Plain-text engineering files:
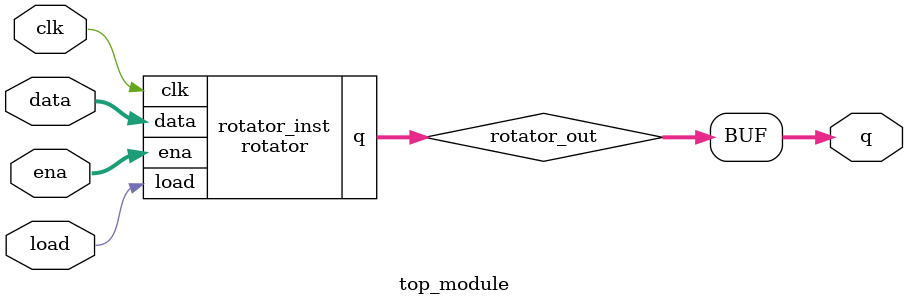
<source format=v>

module rotator(
    input clk,
    input load,
    input [1:0] ena,
    input [99:0] data,
    output reg [99:0] q
);

reg [99:0] shift_reg;
reg [6:0] shift_cnt;

always @(posedge clk) begin
    if (load) begin
        shift_reg <= data;
        shift_cnt <= 0;
    end else begin
        case (ena)
            2'b00: begin // right rotate
                shift_reg <= {shift_reg[1], shift_reg[99:2]};
                shift_cnt <= shift_cnt + 1;
            end
            2'b01: begin // left rotate
                shift_reg <= {shift_reg[99:1], shift_reg[0]};
                shift_cnt <= shift_cnt + 1;
            end
            default: begin // no rotation
                shift_reg <= shift_reg;
                shift_cnt <= 0;
            end
        endcase
    end
end

always @(posedge clk) begin
    q <= shift_reg;
end

endmodule
module top_module(
    input clk,
    input load,
    input [1:0] ena,
    input [99:0] data,
    output reg [99:0] q
);

wire [99:0] rotator_out;

rotator rotator_inst(
    .clk(clk),
    .load(load),
    .ena(ena),
    .data(data),
    .q(rotator_out)
);

always @(*) begin
    q <= rotator_out;
end

endmodule
</source>
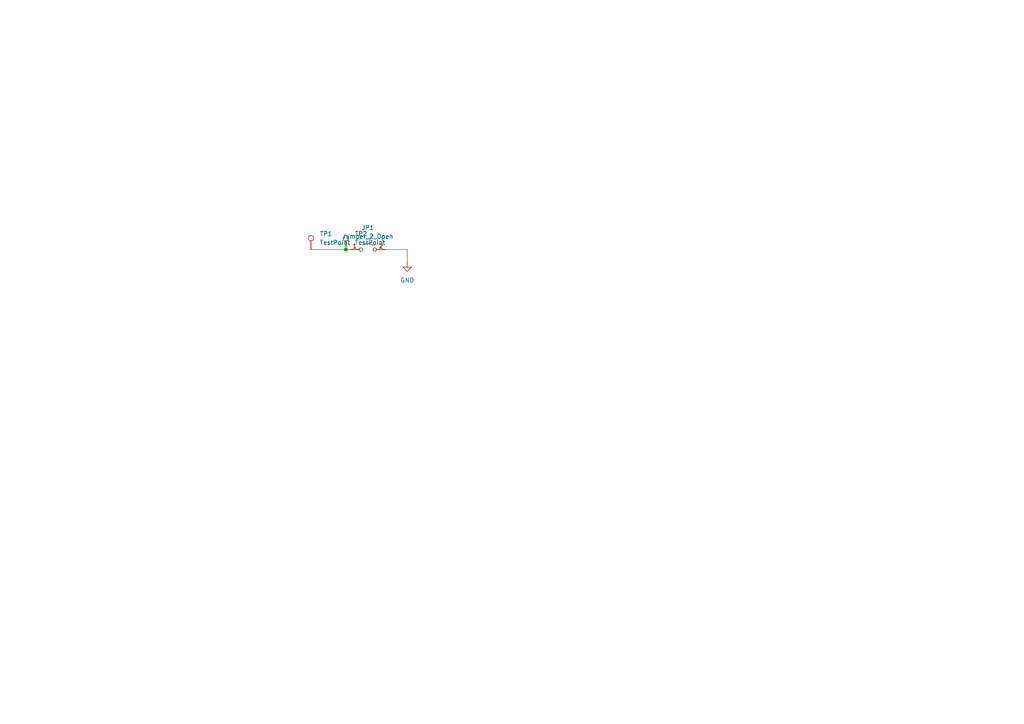
<source format=kicad_sch>
(kicad_sch (version 20230121) (generator eeschema)

  (uuid 63708f41-c6db-4494-ada6-cb11297e0fe7)

  (paper "A4")

  

  (junction (at 100.33 72.39) (diameter 0) (color 0 0 0 0)
    (uuid aef74894-815a-4c18-ad75-41e4c64ab362)
  )

  (wire (pts (xy 100.33 72.39) (xy 101.6 72.39))
    (stroke (width 0) (type default))
    (uuid 9a139218-b614-4357-821b-7f4f396438fe)
  )
  (wire (pts (xy 90.17 72.39) (xy 100.33 72.39))
    (stroke (width 0) (type default))
    (uuid b8a79c62-e8cb-4e4f-8858-6a46b1b813ab)
  )
  (wire (pts (xy 118.11 76.2) (xy 118.11 72.39))
    (stroke (width 0) (type default))
    (uuid d3e34b14-9f7d-45cb-930d-9592272e1211)
  )
  (wire (pts (xy 118.11 72.39) (xy 111.76 72.39))
    (stroke (width 0) (type default))
    (uuid ea171eee-9d72-4271-b856-56d48d065670)
  )

  (symbol (lib_id "Connector:TestPoint") (at 100.33 72.39 0) (unit 1)
    (in_bom yes) (on_board yes) (dnp no) (fields_autoplaced)
    (uuid 308a5acb-b4da-483f-a909-8cbd2835c7ad)
    (property "Reference" "TP2" (at 102.87 67.818 0)
      (effects (font (size 1.27 1.27)) (justify left))
    )
    (property "Value" "TestPoint" (at 102.87 70.358 0)
      (effects (font (size 1.27 1.27)) (justify left))
    )
    (property "Footprint" "TestPoint:TestPoint_Loop_D2.50mm_Drill1.85mm" (at 105.41 72.39 0)
      (effects (font (size 1.27 1.27)) hide)
    )
    (property "Datasheet" "~" (at 105.41 72.39 0)
      (effects (font (size 1.27 1.27)) hide)
    )
    (pin "1" (uuid 3e15beca-6f7c-42a3-bcf0-2897eaf59dec))
    (instances
      (project "microstripline"
        (path "/63708f41-c6db-4494-ada6-cb11297e0fe7"
          (reference "TP2") (unit 1)
        )
      )
    )
  )

  (symbol (lib_id "Connector:TestPoint") (at 90.17 72.39 0) (unit 1)
    (in_bom yes) (on_board yes) (dnp no) (fields_autoplaced)
    (uuid 612b7ed2-71d6-4ad5-a7fc-1fb8d78ee270)
    (property "Reference" "TP1" (at 92.71 67.818 0)
      (effects (font (size 1.27 1.27)) (justify left))
    )
    (property "Value" "TestPoint" (at 92.71 70.358 0)
      (effects (font (size 1.27 1.27)) (justify left))
    )
    (property "Footprint" "TestPoint:TestPoint_Loop_D2.50mm_Drill1.85mm" (at 95.25 72.39 0)
      (effects (font (size 1.27 1.27)) hide)
    )
    (property "Datasheet" "~" (at 95.25 72.39 0)
      (effects (font (size 1.27 1.27)) hide)
    )
    (pin "1" (uuid b918e3c0-2eb3-43e7-a95d-a83c2e72d898))
    (instances
      (project "microstripline"
        (path "/63708f41-c6db-4494-ada6-cb11297e0fe7"
          (reference "TP1") (unit 1)
        )
      )
    )
  )

  (symbol (lib_id "Jumper:Jumper_2_Open") (at 106.68 72.39 0) (unit 1)
    (in_bom yes) (on_board yes) (dnp no) (fields_autoplaced)
    (uuid 61d185bb-1611-442c-bb7b-6f21c72f366d)
    (property "Reference" "JP1" (at 106.68 66.04 0)
      (effects (font (size 1.27 1.27)))
    )
    (property "Value" "Jumper_2_Open" (at 106.68 68.58 0)
      (effects (font (size 1.27 1.27)))
    )
    (property "Footprint" "Jumper:SolderJumper-2_P1.3mm_Open_RoundedPad1.0x1.5mm" (at 106.68 72.39 0)
      (effects (font (size 1.27 1.27)) hide)
    )
    (property "Datasheet" "~" (at 106.68 72.39 0)
      (effects (font (size 1.27 1.27)) hide)
    )
    (pin "1" (uuid b92e4592-d9f7-44b1-9e40-03eaaa3aa5a8))
    (pin "2" (uuid ef601ffd-da7e-4eea-97c6-338e292d165b))
    (instances
      (project "microstripline"
        (path "/63708f41-c6db-4494-ada6-cb11297e0fe7"
          (reference "JP1") (unit 1)
        )
      )
    )
  )

  (symbol (lib_id "power:GND") (at 118.11 76.2 0) (unit 1)
    (in_bom yes) (on_board yes) (dnp no) (fields_autoplaced)
    (uuid c7b3e229-15cd-4834-958d-1366d8e86f68)
    (property "Reference" "#PWR01" (at 118.11 82.55 0)
      (effects (font (size 1.27 1.27)) hide)
    )
    (property "Value" "GND" (at 118.11 81.28 0)
      (effects (font (size 1.27 1.27)))
    )
    (property "Footprint" "" (at 118.11 76.2 0)
      (effects (font (size 1.27 1.27)) hide)
    )
    (property "Datasheet" "" (at 118.11 76.2 0)
      (effects (font (size 1.27 1.27)) hide)
    )
    (pin "1" (uuid e6db5056-283e-4a28-8ed0-5f8a8d7de7c2))
    (instances
      (project "microstripline"
        (path "/63708f41-c6db-4494-ada6-cb11297e0fe7"
          (reference "#PWR01") (unit 1)
        )
      )
    )
  )

  (sheet_instances
    (path "/" (page "1"))
  )
)

</source>
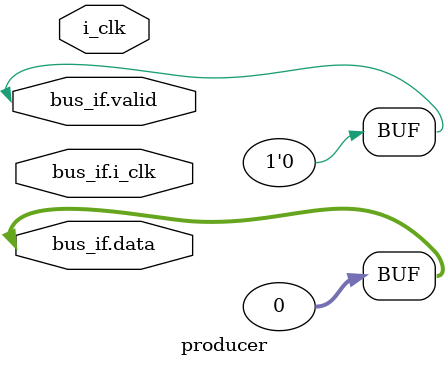
<source format=sv>
interface bus #(parameter p_width=32) (input logic i_clk);
  logic               valid;
  logic [p_width-1:0] data;
endinterface

module producer(input logic i_clk, bus bus_if);
  assign bus_if.valid = 0;
  assign bus_if.data = 0;
endmodule

module consumer #(parameter p_width=32) (input logic i_clk, bus bus_if);
  logic valid_q;
  logic [p_width-1:0] data_q;
  always_ff @(posedge i_clk) begin
    valid_q <= bus_if.valid;
    data_q <= bus_if.data;
  end
endmodule

module top(input logic i_clk);
  bus bus_if(i_clk);
  producer p(.*);
  consumer c(.*);
endmodule

</source>
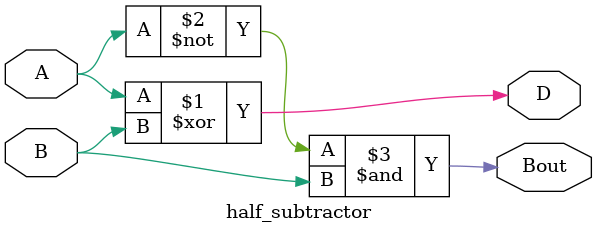
<source format=sv>
module half_subtractor(input A, B, output D, Bout);
  assign D = A ^ B;
  assign Bout = ~A & B;
endmodule
</source>
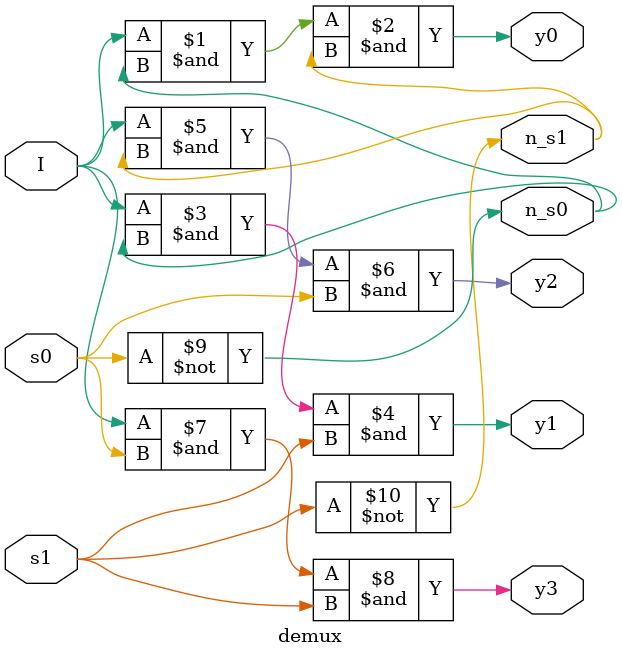
<source format=v>
`timescale 1ns / 1ps


module demux(I,y0,y1,y2,y3,s0,s1,n_s0,n_s1);

input I,s0,s1;
output y0,y1,y2,y3,n_s0,n_s1;

not(n_s0,s0);
not(n_s1,s1);

and(y0,I,n_s0,n_s1);
and(y1,I,n_s0,s1);
and(y2,I,n_s1,s0);
and(y3,I,s0,s1);

endmodule

</source>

**Activity:** List every line from the entries above in which "Footprint" appears.

**Answer for the task:**
    (property "Footprint" "TestPoint:TestPoint_Loop_D2.50mm_Drill1.85mm" (at 105.41 72.39 0)
    (property "Footprint" "TestPoint:TestPoint_Loop_D2.50mm_Drill1.85mm" (at 95.25 72.39 0)
    (property "Footprint" "Jumper:SolderJumper-2_P1.3mm_Open_RoundedPad1.0x1.5mm" (at 106.68 72.39 0)
    (property "Footprint" "" (at 118.11 76.2 0)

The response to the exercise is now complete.